Mengganti varietas dari Aldira ke Landras Lumajang semestinya dilihat sebagai masalah. Patut dapat diduga telah terjadi penggelembungan anggaran dari selisih harga, yang merugikan keuangan negara tapi menguntungkan kantong sendiri. Dari sini kemudian lahir penyimpangan lain. Total setek yang direncanakan ditanam 12 juta batang di atas lahan 1.000 hektare, tetapi dalam laporan yang diberikan bupati pada 5 Oktober 2007 jumlah setek yang ditanam kurang lebih 9,7 juta batang di atas lahan 733,5 hektare. Yang juga bermasalah adalah proyeksi hasil keuntungan proyek tersebut, disebutkan Rp8,9 miliar, tetapi kenyataannya nihil.
Patut dipertanyakan, mengapa penggantian varietas tidak didakwakan sebagai pelanggaran. Pertanyaan yang sama: mengapa jaksa mengatakan kepada wartawan bahwa selama penyelidikan tidak ditemukan istilah “aldira”, yang ada cuma “setek ubi kayu”.
Penghilangan istilah “aldira” patut dapat diduga sebagai upaya menyembunyikan sesuatu untuk meluputkan seseorang.
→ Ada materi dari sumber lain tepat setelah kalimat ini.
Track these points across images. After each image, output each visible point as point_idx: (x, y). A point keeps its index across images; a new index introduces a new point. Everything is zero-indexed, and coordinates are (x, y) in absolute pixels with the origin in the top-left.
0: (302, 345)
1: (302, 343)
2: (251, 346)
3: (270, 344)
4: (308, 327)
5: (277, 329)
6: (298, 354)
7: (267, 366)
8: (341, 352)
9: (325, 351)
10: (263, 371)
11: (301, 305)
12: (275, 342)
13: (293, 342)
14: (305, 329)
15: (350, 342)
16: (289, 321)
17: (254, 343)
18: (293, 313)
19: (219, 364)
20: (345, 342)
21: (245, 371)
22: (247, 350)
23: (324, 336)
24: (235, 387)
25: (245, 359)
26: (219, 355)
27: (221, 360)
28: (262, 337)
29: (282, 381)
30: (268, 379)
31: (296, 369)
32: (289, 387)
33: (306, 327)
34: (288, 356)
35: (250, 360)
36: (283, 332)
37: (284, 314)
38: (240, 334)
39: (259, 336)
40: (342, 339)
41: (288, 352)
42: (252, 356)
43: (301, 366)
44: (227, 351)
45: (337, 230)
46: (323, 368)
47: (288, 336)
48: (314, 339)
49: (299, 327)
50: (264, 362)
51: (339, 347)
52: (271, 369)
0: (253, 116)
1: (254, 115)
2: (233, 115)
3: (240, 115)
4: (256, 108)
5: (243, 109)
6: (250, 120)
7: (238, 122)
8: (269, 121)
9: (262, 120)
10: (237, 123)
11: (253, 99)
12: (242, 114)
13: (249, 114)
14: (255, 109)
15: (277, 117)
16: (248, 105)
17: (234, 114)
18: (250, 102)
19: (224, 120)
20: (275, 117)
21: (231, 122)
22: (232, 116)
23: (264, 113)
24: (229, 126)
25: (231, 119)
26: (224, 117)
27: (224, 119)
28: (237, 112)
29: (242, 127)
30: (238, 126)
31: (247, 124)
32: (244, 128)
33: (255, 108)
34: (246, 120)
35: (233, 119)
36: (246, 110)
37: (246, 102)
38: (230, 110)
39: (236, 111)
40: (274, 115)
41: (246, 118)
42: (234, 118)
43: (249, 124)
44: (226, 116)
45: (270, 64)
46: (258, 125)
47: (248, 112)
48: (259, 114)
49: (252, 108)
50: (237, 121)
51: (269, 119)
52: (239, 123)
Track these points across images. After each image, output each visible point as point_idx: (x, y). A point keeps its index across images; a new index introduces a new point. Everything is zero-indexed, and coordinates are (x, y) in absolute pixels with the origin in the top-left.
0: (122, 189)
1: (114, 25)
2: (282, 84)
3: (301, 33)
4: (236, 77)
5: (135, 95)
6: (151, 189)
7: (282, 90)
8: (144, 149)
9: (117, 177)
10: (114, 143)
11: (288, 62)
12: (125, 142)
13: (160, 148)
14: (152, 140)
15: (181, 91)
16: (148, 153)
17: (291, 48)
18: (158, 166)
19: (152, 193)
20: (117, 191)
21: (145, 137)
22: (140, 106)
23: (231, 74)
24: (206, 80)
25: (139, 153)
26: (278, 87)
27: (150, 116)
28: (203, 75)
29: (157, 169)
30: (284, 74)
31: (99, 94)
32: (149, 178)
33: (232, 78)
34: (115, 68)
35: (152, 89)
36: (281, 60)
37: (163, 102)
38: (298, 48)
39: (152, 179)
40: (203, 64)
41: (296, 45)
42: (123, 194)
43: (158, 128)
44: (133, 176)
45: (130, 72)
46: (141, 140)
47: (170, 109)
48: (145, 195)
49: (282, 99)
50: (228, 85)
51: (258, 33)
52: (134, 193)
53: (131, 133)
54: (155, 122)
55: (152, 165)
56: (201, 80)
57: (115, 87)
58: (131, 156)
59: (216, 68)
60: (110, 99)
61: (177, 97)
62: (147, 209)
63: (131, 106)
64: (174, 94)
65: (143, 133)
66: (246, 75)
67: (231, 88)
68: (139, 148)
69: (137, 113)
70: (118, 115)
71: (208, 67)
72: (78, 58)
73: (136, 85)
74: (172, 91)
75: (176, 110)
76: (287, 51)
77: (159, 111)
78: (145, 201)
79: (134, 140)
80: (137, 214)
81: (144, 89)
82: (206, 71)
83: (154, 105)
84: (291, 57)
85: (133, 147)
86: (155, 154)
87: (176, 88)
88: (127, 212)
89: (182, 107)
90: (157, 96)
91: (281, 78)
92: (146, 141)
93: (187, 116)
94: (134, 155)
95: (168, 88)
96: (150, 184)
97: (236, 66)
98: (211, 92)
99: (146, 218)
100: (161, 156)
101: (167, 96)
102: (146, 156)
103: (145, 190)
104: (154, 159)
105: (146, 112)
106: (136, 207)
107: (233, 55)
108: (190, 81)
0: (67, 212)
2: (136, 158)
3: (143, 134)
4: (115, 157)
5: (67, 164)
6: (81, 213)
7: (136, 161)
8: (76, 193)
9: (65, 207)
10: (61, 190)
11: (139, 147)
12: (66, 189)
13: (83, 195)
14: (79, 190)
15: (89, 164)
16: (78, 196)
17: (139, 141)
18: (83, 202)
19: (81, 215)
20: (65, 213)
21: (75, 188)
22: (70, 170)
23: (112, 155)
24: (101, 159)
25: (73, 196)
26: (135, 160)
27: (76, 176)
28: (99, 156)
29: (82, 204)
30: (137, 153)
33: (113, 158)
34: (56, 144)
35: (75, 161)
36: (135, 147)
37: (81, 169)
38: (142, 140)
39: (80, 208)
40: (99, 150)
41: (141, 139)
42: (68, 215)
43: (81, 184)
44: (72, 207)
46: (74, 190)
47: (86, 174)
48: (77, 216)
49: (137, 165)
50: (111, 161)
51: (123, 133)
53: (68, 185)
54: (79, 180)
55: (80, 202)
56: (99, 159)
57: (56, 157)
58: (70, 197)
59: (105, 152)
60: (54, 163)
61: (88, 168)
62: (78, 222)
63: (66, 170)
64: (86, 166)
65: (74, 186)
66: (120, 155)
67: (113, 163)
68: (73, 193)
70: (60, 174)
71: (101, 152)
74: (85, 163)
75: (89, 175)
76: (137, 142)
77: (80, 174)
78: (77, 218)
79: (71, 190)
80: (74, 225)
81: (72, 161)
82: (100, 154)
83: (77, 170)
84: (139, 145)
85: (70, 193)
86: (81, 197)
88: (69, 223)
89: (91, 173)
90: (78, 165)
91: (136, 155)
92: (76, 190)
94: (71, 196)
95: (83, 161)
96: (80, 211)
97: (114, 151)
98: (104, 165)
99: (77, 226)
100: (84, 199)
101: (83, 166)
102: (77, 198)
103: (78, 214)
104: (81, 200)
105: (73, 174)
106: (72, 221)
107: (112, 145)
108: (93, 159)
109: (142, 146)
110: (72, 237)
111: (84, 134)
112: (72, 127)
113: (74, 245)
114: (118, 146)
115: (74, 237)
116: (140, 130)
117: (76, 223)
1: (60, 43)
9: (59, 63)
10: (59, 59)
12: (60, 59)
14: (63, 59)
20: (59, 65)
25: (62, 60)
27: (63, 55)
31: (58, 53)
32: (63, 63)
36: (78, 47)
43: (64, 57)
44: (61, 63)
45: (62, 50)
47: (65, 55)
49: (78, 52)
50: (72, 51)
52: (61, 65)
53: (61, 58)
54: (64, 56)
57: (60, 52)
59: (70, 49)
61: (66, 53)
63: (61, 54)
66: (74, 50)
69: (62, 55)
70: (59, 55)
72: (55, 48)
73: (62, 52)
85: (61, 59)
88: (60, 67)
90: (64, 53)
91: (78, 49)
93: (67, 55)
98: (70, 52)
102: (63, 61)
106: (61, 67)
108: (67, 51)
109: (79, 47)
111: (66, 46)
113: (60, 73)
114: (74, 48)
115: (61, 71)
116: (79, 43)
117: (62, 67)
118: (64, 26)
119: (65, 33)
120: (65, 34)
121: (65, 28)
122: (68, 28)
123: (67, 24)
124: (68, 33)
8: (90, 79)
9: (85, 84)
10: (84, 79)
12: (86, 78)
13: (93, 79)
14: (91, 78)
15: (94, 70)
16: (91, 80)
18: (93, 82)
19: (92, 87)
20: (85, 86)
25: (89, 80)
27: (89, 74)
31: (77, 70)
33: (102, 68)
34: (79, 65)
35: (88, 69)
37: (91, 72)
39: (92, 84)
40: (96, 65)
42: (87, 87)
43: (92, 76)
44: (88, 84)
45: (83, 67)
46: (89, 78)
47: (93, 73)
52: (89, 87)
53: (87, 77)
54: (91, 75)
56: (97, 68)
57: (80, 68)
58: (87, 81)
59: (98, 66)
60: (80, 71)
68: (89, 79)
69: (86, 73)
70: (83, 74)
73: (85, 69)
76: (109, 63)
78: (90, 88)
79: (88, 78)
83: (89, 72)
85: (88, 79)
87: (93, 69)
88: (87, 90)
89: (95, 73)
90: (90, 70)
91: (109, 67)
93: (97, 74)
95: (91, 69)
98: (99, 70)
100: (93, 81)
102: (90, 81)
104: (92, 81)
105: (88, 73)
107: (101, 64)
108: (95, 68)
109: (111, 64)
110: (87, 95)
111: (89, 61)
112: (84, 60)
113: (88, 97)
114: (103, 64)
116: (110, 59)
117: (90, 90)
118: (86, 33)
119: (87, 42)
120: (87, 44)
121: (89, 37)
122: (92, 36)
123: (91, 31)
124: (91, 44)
Sesuatu yang mau disembunyikan adalah kebijakan mengganti varietas. Dan seseorang yang mau diselamatkan adalah si pembuat kebijakan. Dia diluputan. Yang harus menanggung semuanya adalah pelaksana teknis. Maka, Kepala Dinas Tanaman Pangan, Peternakan dan Perkebunan serta Direktris UD SGS Rimba Jati pun menjadi tersangka. Begitulah nasib pelaksana teknis.